• _Required work_
Among the records below, find each line bearing the word "ավելի" and copy it.
:::::
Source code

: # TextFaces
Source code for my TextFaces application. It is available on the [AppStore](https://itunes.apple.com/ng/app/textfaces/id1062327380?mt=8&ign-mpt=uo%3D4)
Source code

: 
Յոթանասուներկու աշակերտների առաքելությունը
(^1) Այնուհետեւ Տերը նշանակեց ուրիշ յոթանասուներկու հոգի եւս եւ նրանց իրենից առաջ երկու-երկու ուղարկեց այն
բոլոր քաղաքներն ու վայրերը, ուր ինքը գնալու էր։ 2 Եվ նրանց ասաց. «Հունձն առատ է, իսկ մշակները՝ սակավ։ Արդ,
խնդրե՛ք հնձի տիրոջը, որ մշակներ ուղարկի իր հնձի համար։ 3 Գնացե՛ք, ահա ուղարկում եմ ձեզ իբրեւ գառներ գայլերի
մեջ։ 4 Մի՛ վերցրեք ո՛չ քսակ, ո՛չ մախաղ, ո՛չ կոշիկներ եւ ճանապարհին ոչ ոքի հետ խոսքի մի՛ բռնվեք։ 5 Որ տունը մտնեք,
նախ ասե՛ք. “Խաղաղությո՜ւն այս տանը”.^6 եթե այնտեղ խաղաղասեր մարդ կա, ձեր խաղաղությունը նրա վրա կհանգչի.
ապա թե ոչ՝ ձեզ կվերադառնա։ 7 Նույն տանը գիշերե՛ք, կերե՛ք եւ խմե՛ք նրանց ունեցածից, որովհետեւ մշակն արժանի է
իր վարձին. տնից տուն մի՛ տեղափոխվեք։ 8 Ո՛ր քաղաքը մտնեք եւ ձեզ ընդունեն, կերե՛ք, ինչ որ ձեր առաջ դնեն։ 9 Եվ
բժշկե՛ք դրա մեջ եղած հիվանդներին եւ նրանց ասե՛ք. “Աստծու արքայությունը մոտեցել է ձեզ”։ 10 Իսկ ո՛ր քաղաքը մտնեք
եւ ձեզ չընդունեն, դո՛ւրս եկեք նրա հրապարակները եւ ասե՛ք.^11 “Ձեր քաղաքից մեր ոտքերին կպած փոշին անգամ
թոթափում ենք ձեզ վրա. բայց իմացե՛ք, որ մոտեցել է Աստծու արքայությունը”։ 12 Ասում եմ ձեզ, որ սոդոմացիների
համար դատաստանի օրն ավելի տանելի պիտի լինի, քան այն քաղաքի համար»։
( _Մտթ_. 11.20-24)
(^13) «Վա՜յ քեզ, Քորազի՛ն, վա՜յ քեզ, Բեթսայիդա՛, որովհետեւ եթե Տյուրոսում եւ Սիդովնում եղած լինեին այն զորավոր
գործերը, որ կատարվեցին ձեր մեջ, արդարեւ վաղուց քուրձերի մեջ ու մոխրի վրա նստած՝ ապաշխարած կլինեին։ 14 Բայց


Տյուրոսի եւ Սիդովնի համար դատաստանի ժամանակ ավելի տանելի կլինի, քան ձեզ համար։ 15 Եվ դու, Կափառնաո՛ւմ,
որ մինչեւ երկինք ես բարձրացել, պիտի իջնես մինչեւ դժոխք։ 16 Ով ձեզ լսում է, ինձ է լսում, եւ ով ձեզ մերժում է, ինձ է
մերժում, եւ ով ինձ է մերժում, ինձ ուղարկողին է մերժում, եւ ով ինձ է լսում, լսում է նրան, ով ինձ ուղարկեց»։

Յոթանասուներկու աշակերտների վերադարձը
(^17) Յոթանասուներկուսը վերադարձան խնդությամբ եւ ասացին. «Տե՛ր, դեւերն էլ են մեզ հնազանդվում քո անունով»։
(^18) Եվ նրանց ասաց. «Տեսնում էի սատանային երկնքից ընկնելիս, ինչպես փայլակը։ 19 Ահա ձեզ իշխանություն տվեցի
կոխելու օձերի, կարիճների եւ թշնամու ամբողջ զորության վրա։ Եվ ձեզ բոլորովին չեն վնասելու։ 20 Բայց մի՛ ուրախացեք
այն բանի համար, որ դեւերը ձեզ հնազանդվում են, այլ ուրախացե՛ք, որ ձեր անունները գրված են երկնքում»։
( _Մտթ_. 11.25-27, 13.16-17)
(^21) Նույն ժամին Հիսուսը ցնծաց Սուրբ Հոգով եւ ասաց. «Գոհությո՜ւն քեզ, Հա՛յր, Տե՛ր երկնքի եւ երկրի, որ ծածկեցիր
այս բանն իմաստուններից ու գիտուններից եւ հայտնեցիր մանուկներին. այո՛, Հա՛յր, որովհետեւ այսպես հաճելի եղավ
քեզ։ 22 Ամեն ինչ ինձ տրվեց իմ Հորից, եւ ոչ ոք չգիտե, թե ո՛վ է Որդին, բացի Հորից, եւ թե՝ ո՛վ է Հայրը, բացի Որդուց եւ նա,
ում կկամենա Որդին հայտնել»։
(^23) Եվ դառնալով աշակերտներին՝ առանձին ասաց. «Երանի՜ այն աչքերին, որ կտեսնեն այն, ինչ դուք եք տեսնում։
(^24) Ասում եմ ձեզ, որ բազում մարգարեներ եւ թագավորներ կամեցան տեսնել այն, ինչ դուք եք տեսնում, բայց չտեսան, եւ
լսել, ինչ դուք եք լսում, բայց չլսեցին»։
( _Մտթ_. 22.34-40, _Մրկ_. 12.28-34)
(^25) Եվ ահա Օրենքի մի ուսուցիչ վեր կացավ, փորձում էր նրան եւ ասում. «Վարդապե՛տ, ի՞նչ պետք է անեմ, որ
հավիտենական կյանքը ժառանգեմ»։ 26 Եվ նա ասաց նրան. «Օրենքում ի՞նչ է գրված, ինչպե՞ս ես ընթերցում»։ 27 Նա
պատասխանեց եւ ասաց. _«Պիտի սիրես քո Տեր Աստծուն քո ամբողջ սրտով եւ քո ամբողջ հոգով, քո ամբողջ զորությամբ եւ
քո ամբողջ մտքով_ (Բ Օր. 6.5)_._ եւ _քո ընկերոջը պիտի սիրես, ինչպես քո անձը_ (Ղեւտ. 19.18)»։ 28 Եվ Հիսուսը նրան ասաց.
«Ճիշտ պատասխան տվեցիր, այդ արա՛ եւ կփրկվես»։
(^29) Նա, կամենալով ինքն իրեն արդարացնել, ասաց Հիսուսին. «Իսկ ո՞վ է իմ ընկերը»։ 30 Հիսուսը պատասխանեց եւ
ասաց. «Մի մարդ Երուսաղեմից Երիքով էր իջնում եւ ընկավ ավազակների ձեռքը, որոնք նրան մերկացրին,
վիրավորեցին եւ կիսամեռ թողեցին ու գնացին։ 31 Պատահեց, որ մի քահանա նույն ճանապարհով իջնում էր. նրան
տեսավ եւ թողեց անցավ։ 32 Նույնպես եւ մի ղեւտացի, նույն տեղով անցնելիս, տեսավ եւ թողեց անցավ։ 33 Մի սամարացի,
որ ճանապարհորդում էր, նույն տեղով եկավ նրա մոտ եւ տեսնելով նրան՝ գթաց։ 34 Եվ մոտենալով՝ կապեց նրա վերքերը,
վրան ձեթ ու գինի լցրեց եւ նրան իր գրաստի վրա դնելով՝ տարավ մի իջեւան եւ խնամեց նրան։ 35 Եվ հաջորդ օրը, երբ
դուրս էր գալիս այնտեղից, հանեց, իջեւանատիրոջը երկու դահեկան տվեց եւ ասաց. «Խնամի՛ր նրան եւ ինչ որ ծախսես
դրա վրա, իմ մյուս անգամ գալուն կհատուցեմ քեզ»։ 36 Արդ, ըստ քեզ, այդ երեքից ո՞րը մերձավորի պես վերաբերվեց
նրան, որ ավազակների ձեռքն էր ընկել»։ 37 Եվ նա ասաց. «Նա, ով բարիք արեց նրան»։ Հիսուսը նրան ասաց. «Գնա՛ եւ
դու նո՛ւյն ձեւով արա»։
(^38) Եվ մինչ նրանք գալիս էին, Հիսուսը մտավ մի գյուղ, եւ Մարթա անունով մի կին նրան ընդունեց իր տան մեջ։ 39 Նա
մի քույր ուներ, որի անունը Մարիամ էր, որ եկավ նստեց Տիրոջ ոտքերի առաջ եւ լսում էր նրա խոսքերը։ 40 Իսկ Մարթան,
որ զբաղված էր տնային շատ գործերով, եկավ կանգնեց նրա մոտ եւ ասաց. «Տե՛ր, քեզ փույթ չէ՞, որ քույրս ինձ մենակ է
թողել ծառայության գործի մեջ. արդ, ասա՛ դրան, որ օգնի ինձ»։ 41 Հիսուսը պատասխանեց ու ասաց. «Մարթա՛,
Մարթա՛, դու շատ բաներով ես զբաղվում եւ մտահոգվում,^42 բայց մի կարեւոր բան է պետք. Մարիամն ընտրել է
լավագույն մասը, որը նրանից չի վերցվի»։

:::::
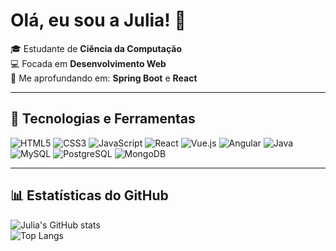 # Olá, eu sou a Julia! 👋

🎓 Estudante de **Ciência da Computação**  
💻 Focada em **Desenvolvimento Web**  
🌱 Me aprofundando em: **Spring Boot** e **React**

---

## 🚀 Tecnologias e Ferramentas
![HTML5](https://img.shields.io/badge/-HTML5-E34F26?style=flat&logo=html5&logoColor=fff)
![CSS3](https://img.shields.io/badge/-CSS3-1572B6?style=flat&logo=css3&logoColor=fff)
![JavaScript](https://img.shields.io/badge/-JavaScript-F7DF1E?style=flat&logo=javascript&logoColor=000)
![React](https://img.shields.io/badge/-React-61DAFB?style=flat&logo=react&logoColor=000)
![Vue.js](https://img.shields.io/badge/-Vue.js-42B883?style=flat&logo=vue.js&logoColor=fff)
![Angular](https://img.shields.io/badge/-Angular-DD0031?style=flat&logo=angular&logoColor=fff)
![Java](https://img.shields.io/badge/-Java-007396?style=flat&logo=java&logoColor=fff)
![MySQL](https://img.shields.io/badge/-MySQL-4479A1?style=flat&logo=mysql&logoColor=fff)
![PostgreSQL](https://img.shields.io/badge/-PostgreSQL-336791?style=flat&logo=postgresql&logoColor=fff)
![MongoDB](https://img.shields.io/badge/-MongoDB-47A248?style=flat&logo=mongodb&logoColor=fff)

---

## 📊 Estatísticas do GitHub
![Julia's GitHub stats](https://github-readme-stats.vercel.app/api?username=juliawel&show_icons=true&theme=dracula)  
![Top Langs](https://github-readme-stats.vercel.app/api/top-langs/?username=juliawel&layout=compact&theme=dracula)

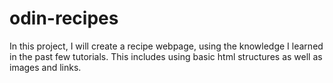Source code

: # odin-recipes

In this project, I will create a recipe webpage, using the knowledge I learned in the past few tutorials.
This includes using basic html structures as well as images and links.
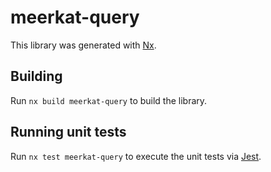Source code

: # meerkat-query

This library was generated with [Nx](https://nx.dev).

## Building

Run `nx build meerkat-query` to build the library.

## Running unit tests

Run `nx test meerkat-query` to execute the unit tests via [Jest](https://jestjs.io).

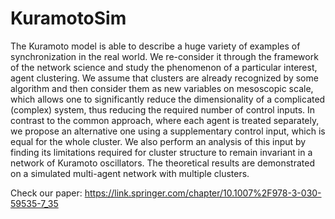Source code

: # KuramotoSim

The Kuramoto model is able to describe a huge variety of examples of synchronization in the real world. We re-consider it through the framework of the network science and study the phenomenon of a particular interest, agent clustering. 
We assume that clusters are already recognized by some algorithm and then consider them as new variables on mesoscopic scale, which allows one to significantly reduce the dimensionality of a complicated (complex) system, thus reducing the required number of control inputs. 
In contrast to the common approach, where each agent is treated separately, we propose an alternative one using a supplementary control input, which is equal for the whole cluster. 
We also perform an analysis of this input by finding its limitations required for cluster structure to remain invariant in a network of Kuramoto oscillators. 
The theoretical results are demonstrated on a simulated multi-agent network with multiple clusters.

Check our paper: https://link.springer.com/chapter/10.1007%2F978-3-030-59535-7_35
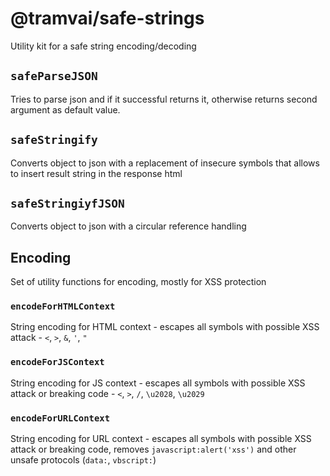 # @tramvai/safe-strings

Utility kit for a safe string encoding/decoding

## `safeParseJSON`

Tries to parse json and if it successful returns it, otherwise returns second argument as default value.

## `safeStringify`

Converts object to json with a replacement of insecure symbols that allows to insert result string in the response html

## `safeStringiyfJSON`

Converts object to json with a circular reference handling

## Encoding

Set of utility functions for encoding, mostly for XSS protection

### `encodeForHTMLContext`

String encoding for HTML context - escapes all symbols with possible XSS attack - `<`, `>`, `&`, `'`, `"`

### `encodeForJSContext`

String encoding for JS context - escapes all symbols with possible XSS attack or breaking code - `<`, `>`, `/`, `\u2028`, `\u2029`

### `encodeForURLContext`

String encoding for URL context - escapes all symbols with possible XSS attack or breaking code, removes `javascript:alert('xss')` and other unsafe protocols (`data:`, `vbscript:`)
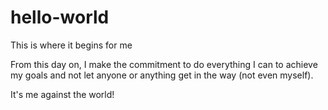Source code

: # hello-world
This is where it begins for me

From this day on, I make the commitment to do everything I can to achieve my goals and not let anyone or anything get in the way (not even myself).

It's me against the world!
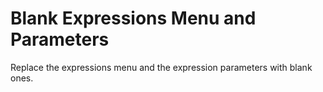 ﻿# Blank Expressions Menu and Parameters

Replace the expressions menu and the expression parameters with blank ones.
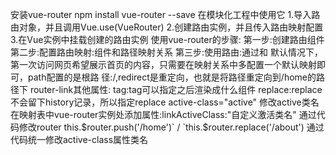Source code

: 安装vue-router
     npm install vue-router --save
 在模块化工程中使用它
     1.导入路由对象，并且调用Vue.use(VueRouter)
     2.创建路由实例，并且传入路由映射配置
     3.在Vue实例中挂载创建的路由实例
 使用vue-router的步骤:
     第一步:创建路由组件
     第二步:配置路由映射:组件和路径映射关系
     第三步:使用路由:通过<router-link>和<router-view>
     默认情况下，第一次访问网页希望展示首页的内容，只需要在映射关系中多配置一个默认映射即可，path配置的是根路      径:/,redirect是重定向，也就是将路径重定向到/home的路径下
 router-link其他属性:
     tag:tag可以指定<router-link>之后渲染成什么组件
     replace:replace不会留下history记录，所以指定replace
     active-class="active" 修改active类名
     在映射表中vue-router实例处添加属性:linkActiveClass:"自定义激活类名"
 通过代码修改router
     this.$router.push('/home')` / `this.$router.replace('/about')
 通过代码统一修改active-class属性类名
:::::
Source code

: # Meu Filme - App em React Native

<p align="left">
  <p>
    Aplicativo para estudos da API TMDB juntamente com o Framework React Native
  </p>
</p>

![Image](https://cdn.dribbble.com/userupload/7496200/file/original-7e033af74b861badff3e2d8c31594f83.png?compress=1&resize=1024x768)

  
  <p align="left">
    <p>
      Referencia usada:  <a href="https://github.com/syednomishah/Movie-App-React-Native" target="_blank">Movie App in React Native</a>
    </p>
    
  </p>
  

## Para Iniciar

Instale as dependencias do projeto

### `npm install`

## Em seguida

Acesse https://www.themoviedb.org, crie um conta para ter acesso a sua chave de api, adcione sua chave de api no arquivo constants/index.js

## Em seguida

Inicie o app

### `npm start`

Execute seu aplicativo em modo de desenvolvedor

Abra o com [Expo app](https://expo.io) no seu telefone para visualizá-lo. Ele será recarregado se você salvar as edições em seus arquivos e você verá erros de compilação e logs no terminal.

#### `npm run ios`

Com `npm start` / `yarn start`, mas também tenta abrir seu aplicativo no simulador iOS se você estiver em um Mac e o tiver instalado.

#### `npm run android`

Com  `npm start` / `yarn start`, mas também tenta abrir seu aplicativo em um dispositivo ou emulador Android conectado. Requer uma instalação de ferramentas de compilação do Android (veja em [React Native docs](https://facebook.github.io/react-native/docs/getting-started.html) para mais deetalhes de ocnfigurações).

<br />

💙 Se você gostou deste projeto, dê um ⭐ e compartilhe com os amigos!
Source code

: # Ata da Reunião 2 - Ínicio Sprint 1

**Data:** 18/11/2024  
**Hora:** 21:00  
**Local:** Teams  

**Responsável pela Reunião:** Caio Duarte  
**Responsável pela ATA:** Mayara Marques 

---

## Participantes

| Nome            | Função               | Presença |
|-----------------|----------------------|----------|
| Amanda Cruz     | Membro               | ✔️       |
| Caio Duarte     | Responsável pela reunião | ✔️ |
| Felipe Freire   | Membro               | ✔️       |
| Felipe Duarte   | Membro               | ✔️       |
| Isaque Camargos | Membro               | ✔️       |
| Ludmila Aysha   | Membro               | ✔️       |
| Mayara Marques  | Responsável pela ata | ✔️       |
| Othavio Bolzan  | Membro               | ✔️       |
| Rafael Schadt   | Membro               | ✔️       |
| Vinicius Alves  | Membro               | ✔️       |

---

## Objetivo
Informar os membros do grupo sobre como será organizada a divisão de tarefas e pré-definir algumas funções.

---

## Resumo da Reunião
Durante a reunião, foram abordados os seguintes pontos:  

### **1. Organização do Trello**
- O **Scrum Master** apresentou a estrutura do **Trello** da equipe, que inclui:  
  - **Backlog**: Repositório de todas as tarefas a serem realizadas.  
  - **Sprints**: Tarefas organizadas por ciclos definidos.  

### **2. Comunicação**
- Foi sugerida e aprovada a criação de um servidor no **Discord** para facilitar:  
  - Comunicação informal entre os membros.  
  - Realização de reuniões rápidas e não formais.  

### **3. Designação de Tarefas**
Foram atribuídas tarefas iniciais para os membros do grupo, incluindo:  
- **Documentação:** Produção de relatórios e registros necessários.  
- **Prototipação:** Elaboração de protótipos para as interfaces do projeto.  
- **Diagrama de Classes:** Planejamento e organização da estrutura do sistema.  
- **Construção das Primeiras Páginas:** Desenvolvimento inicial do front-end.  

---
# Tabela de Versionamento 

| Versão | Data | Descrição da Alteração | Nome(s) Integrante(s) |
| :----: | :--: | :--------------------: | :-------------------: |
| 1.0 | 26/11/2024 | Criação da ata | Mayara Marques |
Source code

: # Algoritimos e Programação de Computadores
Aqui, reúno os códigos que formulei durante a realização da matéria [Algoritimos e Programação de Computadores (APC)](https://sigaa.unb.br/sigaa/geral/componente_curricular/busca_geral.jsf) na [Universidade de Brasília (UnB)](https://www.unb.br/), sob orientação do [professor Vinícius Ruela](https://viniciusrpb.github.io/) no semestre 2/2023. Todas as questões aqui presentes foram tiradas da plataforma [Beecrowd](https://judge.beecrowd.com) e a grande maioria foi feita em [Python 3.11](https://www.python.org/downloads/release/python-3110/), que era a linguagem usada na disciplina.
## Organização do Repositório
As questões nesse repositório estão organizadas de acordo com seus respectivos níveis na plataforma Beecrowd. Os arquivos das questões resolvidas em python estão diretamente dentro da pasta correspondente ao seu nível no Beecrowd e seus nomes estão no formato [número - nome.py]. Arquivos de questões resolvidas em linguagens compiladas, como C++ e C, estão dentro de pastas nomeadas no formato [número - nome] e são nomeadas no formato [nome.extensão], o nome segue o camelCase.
:::::
• _Answer to the exercise_
համար դատաստանի օրն ավելի տանելի պիտի լինի, քան այն քաղաքի համար»։
Տյուրոսի եւ Սիդովնի համար դատաստանի ժամանակ ավելի տանելի կլինի, քան ձեզ համար։ 15 Եվ դու, Կափառնաո՛ւմ,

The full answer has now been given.